Senior Technology John Kean and Technical Researcher Alice Goldfarb remain with NPR Labs, and will now report to Chris Nelson, director of Technology Strategy.
NPR Labs has been part of the Distribution Division, and like the Public Radio Satellite System, was expected to sustain itself. As of Aug. 1, NPR Labs will become part of the Technology & Operations Division.
“The mission and activities of NPR Labs will continue. The scope and ambitions of the contracts underway with NPR Labs will not change, and the group will remain an industry leader in R&D projects such as emergency alert messages for those who are deaf or hard of hearing,” states Garrison in the memo.
Rarey, also a longtime writer for Radio World, had been with NPR 34 years, the last five with NPR Labs. He attained the director position in February upon the retirement of NPR Labs Executive Director Mike Starling, who founded the Labs in October 2005.
Rarey got his start with National Public Radio in 1980 at NPR’s Chicago Bureau as a bureau engineer and technical director. He was the first technical director for “Weekend Edition,” and held that post with “All Things Considered” as well as “Talk of the Nation” and other NPR programs. He co-engineered the first national Dolby Surround FM broadcast for NPR’s “Weekend Edition Sunday” in 1992.

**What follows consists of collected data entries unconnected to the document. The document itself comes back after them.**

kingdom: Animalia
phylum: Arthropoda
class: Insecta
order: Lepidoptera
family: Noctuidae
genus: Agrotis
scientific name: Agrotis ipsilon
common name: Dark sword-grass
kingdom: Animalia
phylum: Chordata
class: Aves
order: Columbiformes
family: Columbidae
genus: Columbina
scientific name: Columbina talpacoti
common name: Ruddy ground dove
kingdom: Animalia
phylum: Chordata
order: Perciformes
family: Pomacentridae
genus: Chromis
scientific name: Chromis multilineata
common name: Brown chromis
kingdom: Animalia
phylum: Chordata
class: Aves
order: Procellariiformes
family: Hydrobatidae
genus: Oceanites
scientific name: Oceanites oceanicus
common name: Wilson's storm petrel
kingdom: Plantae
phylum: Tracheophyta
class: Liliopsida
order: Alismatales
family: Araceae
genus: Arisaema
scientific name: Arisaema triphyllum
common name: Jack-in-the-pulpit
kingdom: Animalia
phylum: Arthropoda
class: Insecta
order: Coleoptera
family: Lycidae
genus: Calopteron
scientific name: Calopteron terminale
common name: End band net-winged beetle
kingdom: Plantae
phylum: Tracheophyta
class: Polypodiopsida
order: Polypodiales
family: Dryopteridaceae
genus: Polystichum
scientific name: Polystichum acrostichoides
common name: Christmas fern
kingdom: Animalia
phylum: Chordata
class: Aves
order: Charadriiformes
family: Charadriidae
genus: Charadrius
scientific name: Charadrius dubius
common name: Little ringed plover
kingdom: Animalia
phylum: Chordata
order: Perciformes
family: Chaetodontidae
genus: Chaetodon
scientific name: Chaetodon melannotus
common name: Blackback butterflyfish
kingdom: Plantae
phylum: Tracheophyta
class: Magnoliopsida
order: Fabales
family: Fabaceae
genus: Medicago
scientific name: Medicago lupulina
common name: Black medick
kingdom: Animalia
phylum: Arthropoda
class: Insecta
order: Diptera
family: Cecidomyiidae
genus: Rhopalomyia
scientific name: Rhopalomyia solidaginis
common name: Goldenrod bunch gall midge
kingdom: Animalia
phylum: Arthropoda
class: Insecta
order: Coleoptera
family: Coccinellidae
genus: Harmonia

In Washington, Rarey became supervisor of NPR’s master control in 2000, overseeing the systems at the heart of NPR’s audio content intake and control. In 2008 he moved to NPR Labs as manager of Strategic Technology Applications, designing and overseeing key projects including prototyping systems to support access to radio content by those who are deaf or hard of hearing, as well as listeners with visual impairments.
We had reported in May there were rumors in the industry that NPR Labs was experiencing a funding shortfall.